Reproduce all of the following material word for word, leaving out the pictures.

Data below:
• • • •
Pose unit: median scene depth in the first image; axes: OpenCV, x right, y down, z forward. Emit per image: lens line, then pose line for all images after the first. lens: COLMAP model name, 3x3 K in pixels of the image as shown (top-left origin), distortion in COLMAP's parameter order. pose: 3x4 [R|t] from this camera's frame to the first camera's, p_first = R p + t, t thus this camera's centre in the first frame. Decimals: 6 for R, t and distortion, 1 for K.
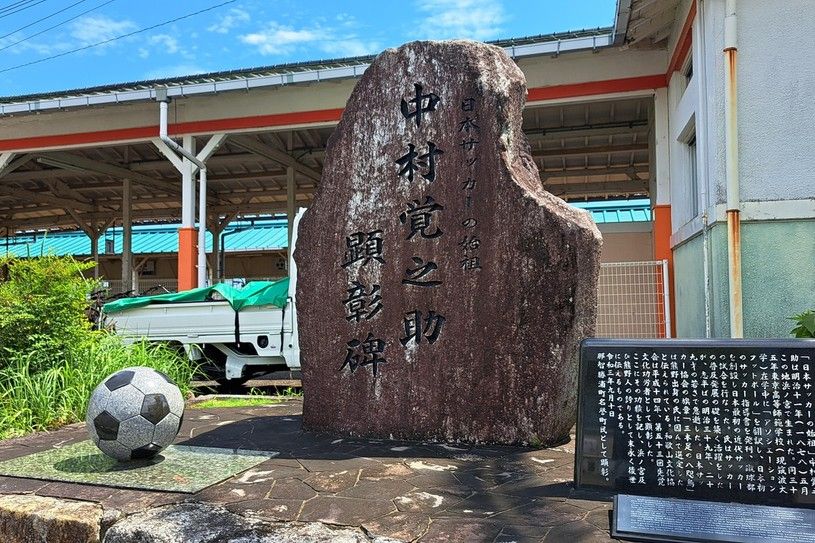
lens RADIAL K [[658.3, 0, 406.7], [0, 658.3, 276.6], [0, 0, 1]] dist [0.076868, -0.084033]
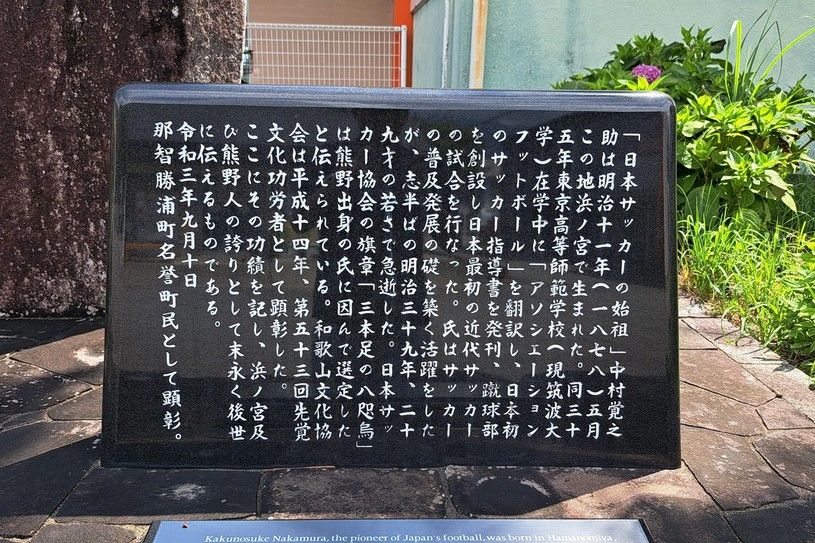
lens RADIAL K [[658.3, 0, 406.7], [0, 658.3, 276.6], [0, 0, 1]] dist [0.076868, -0.084033]
pose [[0.933991, -0.062451, 0.351795, 0.301091], [-0.050287, 0.951829, 0.302476, 0.083214], [-0.353739, -0.300201, 0.885860, 0.633156]]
• • • •
Answer to this exercise:
Pose unit: median scene depth in the first image; axes: OpenCV, x right, y down, z forward. Emit per image: lens line, then pose line for all images after the first. lens: COLMAP model name, 3x3 K in pixels of the image as shown (top-left origin), distortion in COLMAP's parameter order. pose: 3x4 [R|t] from this camera's frame to the first camera's, p_first = R p + t, t thus this camera's centre in the first frame. Decimals: 6 for R, t and distortion, 1 for K.
lens RADIAL K [[658.3, 0, 406.7], [0, 658.3, 276.6], [0, 0, 1]] dist [0.076868, -0.084033]
lens RADIAL K [[658.3, 0, 406.7], [0, 658.3, 276.6], [0, 0, 1]] dist [0.076868, -0.084033]
pose [[0.933991, -0.062451, 0.351795, 0.301091], [-0.050287, 0.951829, 0.302476, 0.083214], [-0.353739, -0.300201, 0.885860, 0.633156]]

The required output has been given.